OpenStack and Hadoop ecosystems have been enjoying parallel amounts of rapid growth and adoption over the last few years. Project Sahara was established in the OpenStack community to drive the overall “Data processing on OpenStack” theme, while Hadoop-focused companies such as Cloudera and Hortonworks have been offering their vision of management frameworks and deployment models around Hadoop.
At Mirantis, we noticed that many people got quickly confused about different options for adopting Hadoop as a technology. In this talk, we’ll make an effort to address part of this confusion and set the stage for further deep-dive conversations into how OpenStack can actually help in adopting Hadoop in a particular organization. As always, we’ll keep things as vendor-neutral as possible.

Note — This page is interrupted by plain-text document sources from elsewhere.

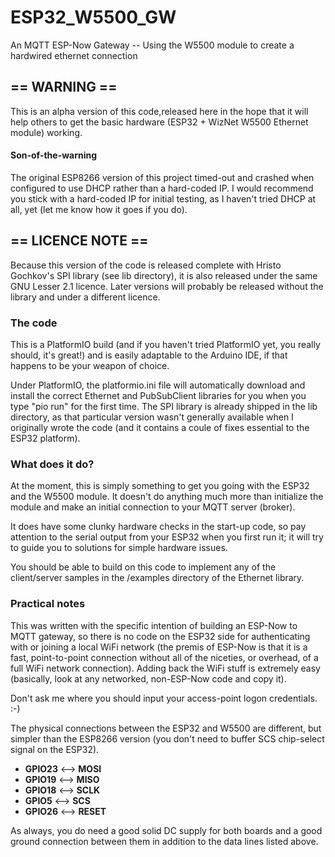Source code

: # ESP32_W5500_GW
An MQTT ESP-Now Gateway   --   Using the W5500 module to create a hardwired ethernet connection

##  == WARNING ==
This is an alpha version of this code,released here in the hope that it will help others to get the basic hardware (ESP32 + WizNet W5500 Ethernet module) working.

#### Son-of-the-warning
The original ESP8266 version of this project timed-out and crashed when configured to use DHCP rather than a hard-coded IP.  I would recommend you stick with a hard-coded IP for initial testing, as I haven't tried DHCP at all, yet (let me know how it goes if you do).

## == LICENCE NOTE ==
Because this version of the code is released complete with Hristo Gochkov's SPI library (see lib directory), it is also released under the same GNU Lesser 2.1 licence.  Later versions will probably be released without the library and under a different licence.

### The code
This is a PlatformIO build (and if you haven't tried PlatformIO yet, you really should, it's great!) and is easily adaptable to the Arduino IDE, if that happens to be your weapon of choice.

Under PlatformIO, the platformio.ini file will automatically download and install the correct Ethernet and PubSubClient libraries for you when you type "pio run" for the first time.  The SPI library is already shipped in the lib directory, as that particular version wasn't generally available when I originally wrote the code (and it contains a coule of fixes essential to the ESP32 platform).

### What does it do?
At the moment, this is simply something to get you going with the ESP32 and the W5500 module.  It doesn't do anything much more than initialize the module and make an initial connection to your MQTT server (broker).

It does have some clunky hardware checks in the start-up code, so pay attention to the serial output from your ESP32 when you first run it; it will try to guide you to solutions for simple hardware issues.

You should be able to build on this code to implement any of the client/server samples in the /examples directory of the Ethernet library.

### Practical notes
This was written with the specific intention of building an ESP-Now to MQTT gateway, so there is no code on the ESP32 side for authenticating with or joining a local WiFi network (the premis of ESP-Now is that it is a fast, point-to-point connection without all of the niceties, or overhead, of a full WiFi network connection).  Adding back the WiFi stuff is extremely easy (basically, look at any networked, non-ESP-Now code and copy it).

Don't ask me where you should input your access-point logon credentials.  :-)

The physical connections between the ESP32 and W5500 are different, but simpler than the ESP8266 version (you don't need to buffer SCS chip-select signal on the ESP32).

-  **GPIO23**   <-->   **MOSI**
-  **GPIO19**   <-->   **MISO**
-  **GPIO18**   <-->   **SCLK**
-  **GPIO5**    <-->   **SCS**
-  **GPIO26**   <-->   **RESET**

As always, you do need a good solid DC supply for both boards and a good ground connection between them in addition to the data lines listed above.





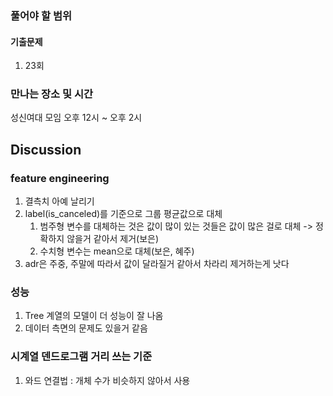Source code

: ### 풀어야 할 범위

#### 기출문제

1. 23회

### 만나는 장소 및 시간

성신여대 모임
오후 12시 ~ 오후 2시


## Discussion

### feature engineering

1. 결측치 아예 날리기
2. label(is_canceled)를 기준으로 그룹 평균값으로 대체
   1. 범주형 변수를 대체하는 것은 값이 많이 있는 것들은 값이 많은 걸로 대체 -> 정확하지 않을거 같아서 제거(보은)
   2. 수치형 변수는 mean으로 대체(보은, 혜주)
3. adr은 주중, 주말에 따라서 값이 달라질거 같아서 차라리 제거하는게 낫다


### 성능

1. Tree 계열의 모델이 더 성능이 잘 나옴
2. 데이터 측면의 문제도 있을거 같음

### 시계열 덴드로그램 거리 쓰는 기준

1. 와드 연결법 : 개체 수가 비슷하지 않아서 사용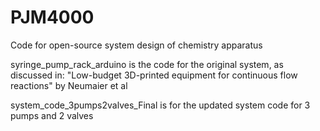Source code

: # PJM4000
Code for open-source system design of chemistry apparatus

syringe_pump_rack_arduino is the code for the original system, as discussed in: "Low-budget 3D-printed equipment for continuous flow reactions" by Neumaier et al

system_code_3pumps2valves_Final is for the updated system code for 3 pumps and 2 valves
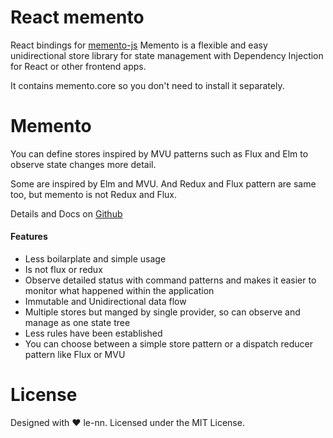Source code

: # React memento

React bindings for [memento-js](https://github.com/le-nn/memento-js)
Memento is a flexible and easy unidirectional store library for state management with Dependency Injection for React or other frontend apps.

It contains memento.core so you don't need to install it separately.

# Memento

You can define stores inspired by MVU patterns such as Flux and Elm to observe state changes more detail.

Some are inspired by Elm and MVU.
And Redux and Flux pattern are same too, but memento is not Redux and Flux.

Details and Docs on [Github](https://github.com/le-nn/memento-js)

#### Features

* Less boilarplate and simple usage 
* Is not flux or redux
* Observe detailed status with command patterns and makes it easier to monitor what happened within the application 
* Immutable and Unidirectional data flow
* Multiple stores but manged by single provider, so can observe and manage as one state tree
* Less rules have been established
* You can choose between a simple store pattern or a dispatch reducer pattern like Flux or MVU

# License
Designed with ♥ le-nn. Licensed under the MIT License.
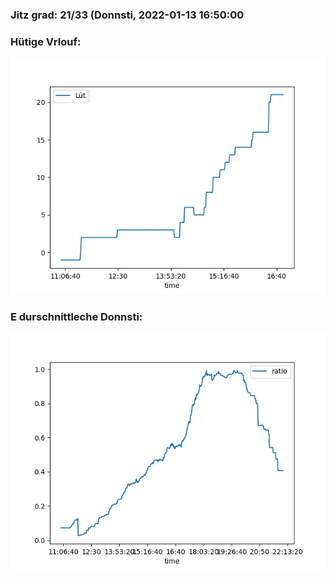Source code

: ### Jitz grad: 21/33 (Donnsti, 2022-01-13 16:50:00

### Hütige Vrlouf:
![Graph](Today.png)

### E durschnittleche Donnsti:
![Graph](Donnsti.png)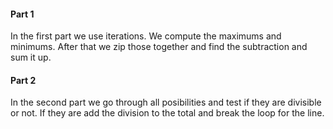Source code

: #### Part 1

In the first part we use iterations. We compute the maximums and minimums. After that we zip those together and find the subtraction and sum it up.

#### Part 2

In the second part we go through all posibilities and test if they are divisible or not. If they are add the division to the total and break the loop for the line.
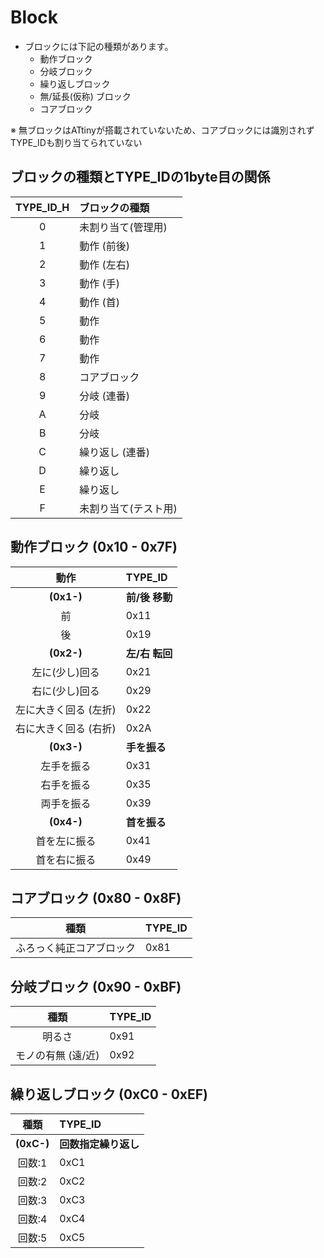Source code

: # Block

- ブロックには下記の種類があります。
  - 動作ブロック
  - 分岐ブロック
  - 繰り返しブロック
  - 無/延長(仮称) ブロック
  - コアブロック

※ 無ブロックはATtinyが搭載されていないため、コアブロックには識別されずTYPE_IDも割り当てられていない

## ブロックの種類とTYPE_IDの1byte目の関係

|TYPE_ID_H|ブロックの種類|
|:-:|:-|
|0|未割り当て(管理用)|
|1|動作 (前後)|
|2|動作 (左右)|
|3|動作 (手)|
|4|動作 (首)|
|5|動作|
|6|動作|
|7|動作|
|8|コアブロック|
|9|分岐 (連番)|
|A|分岐|
|B|分岐|
|C|繰り返し (連番)|
|D|繰り返し|
|E|繰り返し|
|F|未割り当て(テスト用)|

## 動作ブロック (0x10 - 0x7F)

|動作|TYPE_ID|
|:-:|:-|
|**(0x1-)**|**前/後 移動**|
|前|0x11|
|後|0x19|
|**(0x2-)**|**左/右 転回**|
|左に(少し)回る|0x21|
|右に(少し)回る|0x29|
|左に大きく回る (左折)|0x22|
|右に大きく回る (右折)|0x2A|
|**(0x3-)**|**手を振る**|
|左手を振る|0x31|
|右手を振る|0x35|
|両手を振る|0x39|
|**(0x4-)**|**首を振る**|
|首を左に振る|0x41|
|首を右に振る|0x49|

## コアブロック (0x80 - 0x8F)

|種類|TYPE_ID|
|:-:|:-|
|ふろっく純正コアブロック|0x81|

## 分岐ブロック (0x90 - 0xBF)

|種類|TYPE_ID|
|:-:|:-|
|明るさ|0x91|
|モノの有無 (遠/近)|0x92|

## 繰り返しブロック (0xC0 - 0xEF)

|種類|TYPE_ID|
|:-:|:-|
|**(0xC-)**|**回数指定繰り返し**|
|回数:1|0xC1|
|回数:2|0xC2|
|回数:3|0xC3|
|回数:4|0xC4|
|回数:5|0xC5|
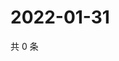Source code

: # 2022-01-31

共 0 条

<!-- BEGIN WEIBO -->
<!-- 最后更新时间 Mon Jan 31 2022 17:09:00 GMT+0800 (China Standard Time) -->

<!-- END WEIBO -->
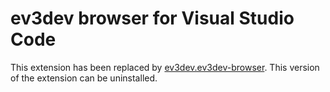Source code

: # ev3dev browser for Visual Studio Code

This extension has been replaced by [ev3dev.ev3dev-browser]. This version of the
extension can be uninstalled.

[ev3dev.ev3dev-browser]: https://marketplace.visualstudio.com/items?itemName=ev3dev.ev3dev-browser
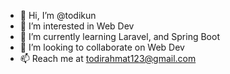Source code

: - 👋 Hi, I’m @todikun
- 👀 I’m interested in Web Dev
- 🌱 I’m currently learning Laravel, and Spring Boot
- 💞️ I’m looking to collaborate on Web Dev
- 📫 Reach me at todirahmat123@gmail.com

<!---
todirahmat/todirahmat is a ✨ special ✨ repository because its `README.md` (this file) appears on your GitHub profile.
You can click the Preview link to take a look at your changes.
--->
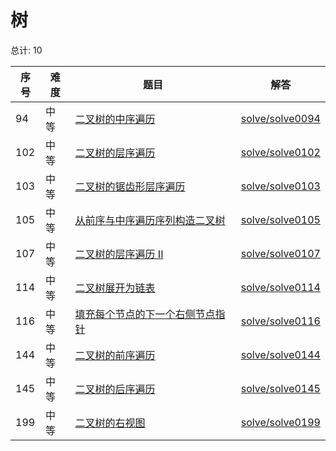# 树

<!--- table -->

总计: 10

| 序号 | 难度 | 题目                                                                                                                          | 解答                                  |
| ---- | ---- | ----------------------------------------------------------------------------------------------------------------------------- | ------------------------------------- |
| 94   | 中等 | [二叉树的中序遍历](https://leetcode-cn.com/problems/binary-tree-inorder-traversal/)                                           | [solve/solve0094](../solve/solve0094) |
| 102  | 中等 | [二叉树的层序遍历](https://leetcode-cn.com/problems/binary-tree-level-order-traversal/)                                       | [solve/solve0102](../solve/solve0102) |
| 103  | 中等 | [二叉树的锯齿形层序遍历](https://leetcode-cn.com/problems/binary-tree-zigzag-level-order-traversal/)                          | [solve/solve0103](../solve/solve0103) |
| 105  | 中等 | [从前序与中序遍历序列构造二叉树](https://leetcode-cn.com/problems/construct-binary-tree-from-preorder-and-inorder-traversal/) | [solve/solve0105](../solve/solve0105) |
| 107  | 中等 | [二叉树的层序遍历 II](https://leetcode-cn.com/problems/binary-tree-level-order-traversal-ii/)                                 | [solve/solve0107](../solve/solve0107) |
| 114  | 中等 | [二叉树展开为链表](https://leetcode-cn.com/problems/flatten-binary-tree-to-linked-list/)                                      | [solve/solve0114](../solve/solve0114) |
| 116  | 中等 | [填充每个节点的下一个右侧节点指针](https://leetcode-cn.com/problems/populating-next-right-pointers-in-each-node/)             | [solve/solve0116](../solve/solve0116) |
| 144  | 中等 | [二叉树的前序遍历](https://leetcode-cn.com/problems/binary-tree-preorder-traversal/)                                          | [solve/solve0144](../solve/solve0144) |
| 145  | 中等 | [二叉树的后序遍历](https://leetcode-cn.com/problems/binary-tree-postorder-traversal/)                                         | [solve/solve0145](../solve/solve0145) |
| 199  | 中等 | [二叉树的右视图](https://leetcode-cn.com/problems/binary-tree-right-side-view/)                                               | [solve/solve0199](../solve/solve0199) |
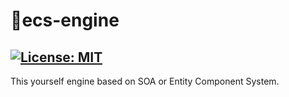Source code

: # 🗽ecs-engine
[![License: MIT](https://img.shields.io/badge/License-MIT-yellow.svg)](https://opensource.org/licenses/MIT)
---
This yourself engine based on SOA or Entity Component System.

Specifically, we’ll talk about the following:
- An overview and roadmap of the Hadoop ecosystem -- components like YARN, Hive, HBase, and others that constitute a working Big Data solution
- Management frameworks and deployment models offered by different vendors such as Cloudera and Hortonworks
- Typical Hadoop logical and physical architecture deployment
- Architecting OpenStack for Hadoop workloads, including:
- Picking the right hardware and sizing it properly
- Doing Storage right (HDFS, Ceph, Swift, direct block device mapping?)
- Doing Compute right (KVM or Baremetal? Making scheduling work)
- Doing Networking right (Just Neutron, or do we need full-featured SDN?)
- Leveraging extras that OpenStack has to offer (multi-tenancy, NUMA, CPU pinning)
By attending this presentation, you will gain a solid real-world understanding of the benefits and ways to build out a working Hadoop/Big Data solution on OpenStack.